Common agent failure:
// ❌ Authentication only — is the user logged in?
async getOrder(req: AuthenticatedRequest): Promise<Order> {
return this.orderRepository.findById(req.params.orderId);
}
// ✓ Authentication + authorisation — is this user allowed to see this order?
async getOrder(req: AuthenticatedRequest): Promise<Order> {
const order = await this.orderRepository.findById(req.params.orderId);
if (!order.belongsTo(req.userId)) {
throw new ForbiddenError('Order does not belong to authenticated user');
}
return order;
}
AGENTS.md rules for authorisation
## Authorisation rules
- Authentication (is the user logged in?) is necessary but not sufficient
- Every endpoint that returns or modifies a resource must verify the authenticated
user is authorised for that specific resource
- Authorisation checks go in use cases, not controllers
- Use typed error classes: AuthenticationError vs AuthorisationError vs NotFoundError
- Return 404 (not 403) when a resource exists but the user isn't authorised —
don't confirm existence of resources the user can't access
Input validation
Agents implement input validation when asked. Without explicit instructions, they tend to validate field presence but not field safety.
// ❌ Presence check only
if (!req.body.email) throw new ValidationError('Email required');
// ✓ Presence + safety
const email = EmailAddress.parse(req.body.email); // validates format + normalises
const name = sanitise(req.body.name); // strips HTML/injection vectors
AGENTS.md rule:
## Input validation
- Validate all external input at system boundaries (controllers, CLI handlers, queue consumers)
- Validate presence AND format AND safety — not just presence
- Use value objects to validate and normalise domain inputs (EmailAddress, PhoneNumber, etc.)
- Never pass raw user input to SQL queries — use parameterised queries only
- Never pass raw user input to shell commands
- Sanitise strings that will be rendered in HTML contexts
Agent tool permissions
When agents have access to tools (file system, shell, external APIs), they need explicit permission boundaries. Without them, an agent asked to “update the configuration” might modify files it shouldn’t, or an agent running a query might touch production data.
Define tool permissions in your CLAUDE.md or equivalent:
## Tool permissions
### Allowed
- Read any file in the project directory
- Run tests: bun test, bun run test:*
- Run linting: bun run lint
- Create and edit files within src/, tests/, docs/
- Run database migrations in test environment only
### Forbidden
- NEVER modify files outside the project directory
- NEVER run database migrations against production
- NEVER make HTTP requests to external APIs (use mocks in tests)
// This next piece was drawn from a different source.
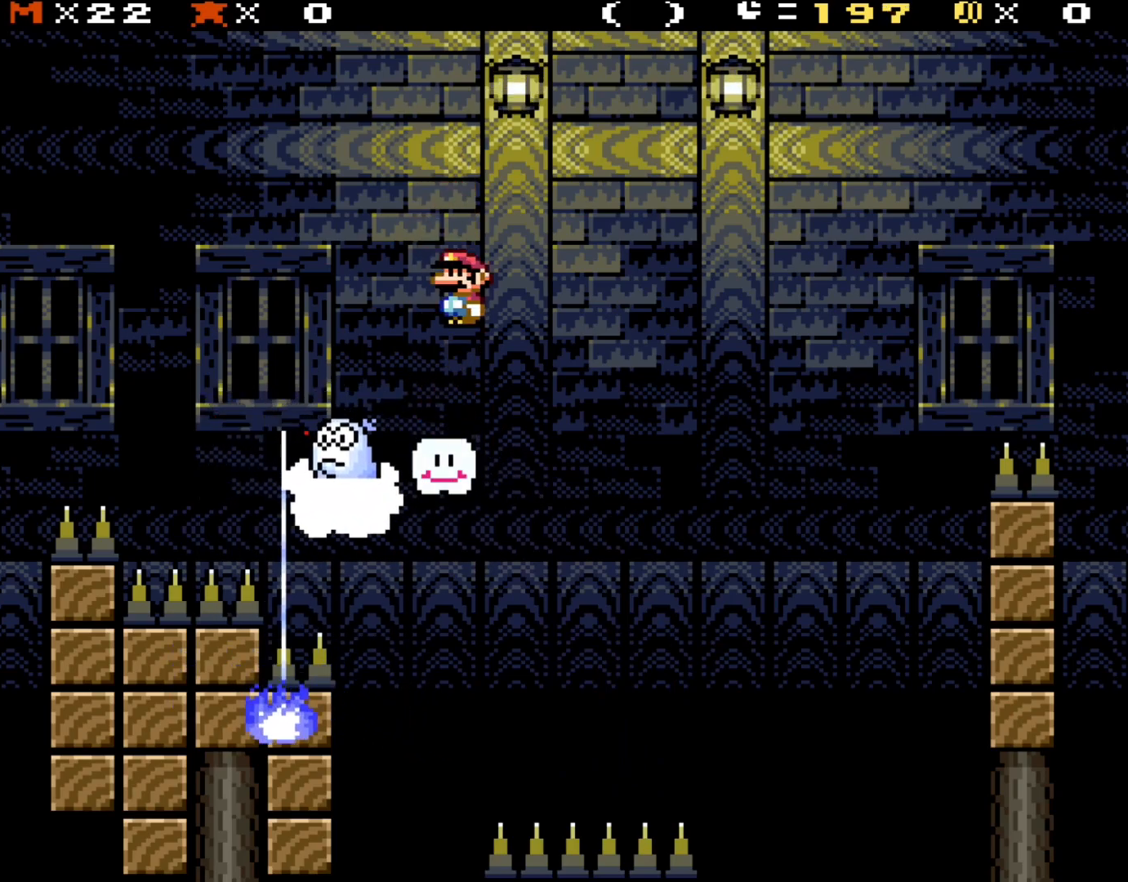
{"buttons": ["X", "DPAD_RIGHT"], "events": [[167, "A", "up"]]}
- NEVER read or write to /config/secrets/
- NEVER execute shell commands not in the allowed list above
- NEVER access environment variables not listed in .env.example
Least privilege for agents
Apply the principle of least privilege to agent tool access exactly as you would to a service account. An agent that only needs to run tests doesn’t need write access to the infrastructure configuration.
Dependency security
Agents will add dependencies without auditing them. Add npm audit or equivalent to CI and make it a required check:
# In CI pipeline
bun audit --audit-level=high # fail on high or critical vulnerabilities
Also enforce dependency pinning — agents tend to add packages with ^ versions. In production services, prefer exact versions or lock files:
## Dependency rules
- All dependencies must be pinned to exact versions in package.json
- Run `bun audit` before committing new dependencies
- Never add dependencies with known critical vulnerabilities
- Minimise dependencies — if the standard library or an existing dependency can do it, use that
Security checklist for design review
Before implementation starts, verify the design document answers:
- What secrets does this feature need? How are they accessed?
- What PII does this feature handle? Where is it stored? What’s excluded from logs?
- What authentication does this feature require?
- What authorisation checks are needed (per-resource, not just per-user)?
- What external input does this feature accept? How is it validated?
- What tool permissions does the agent need to implement this?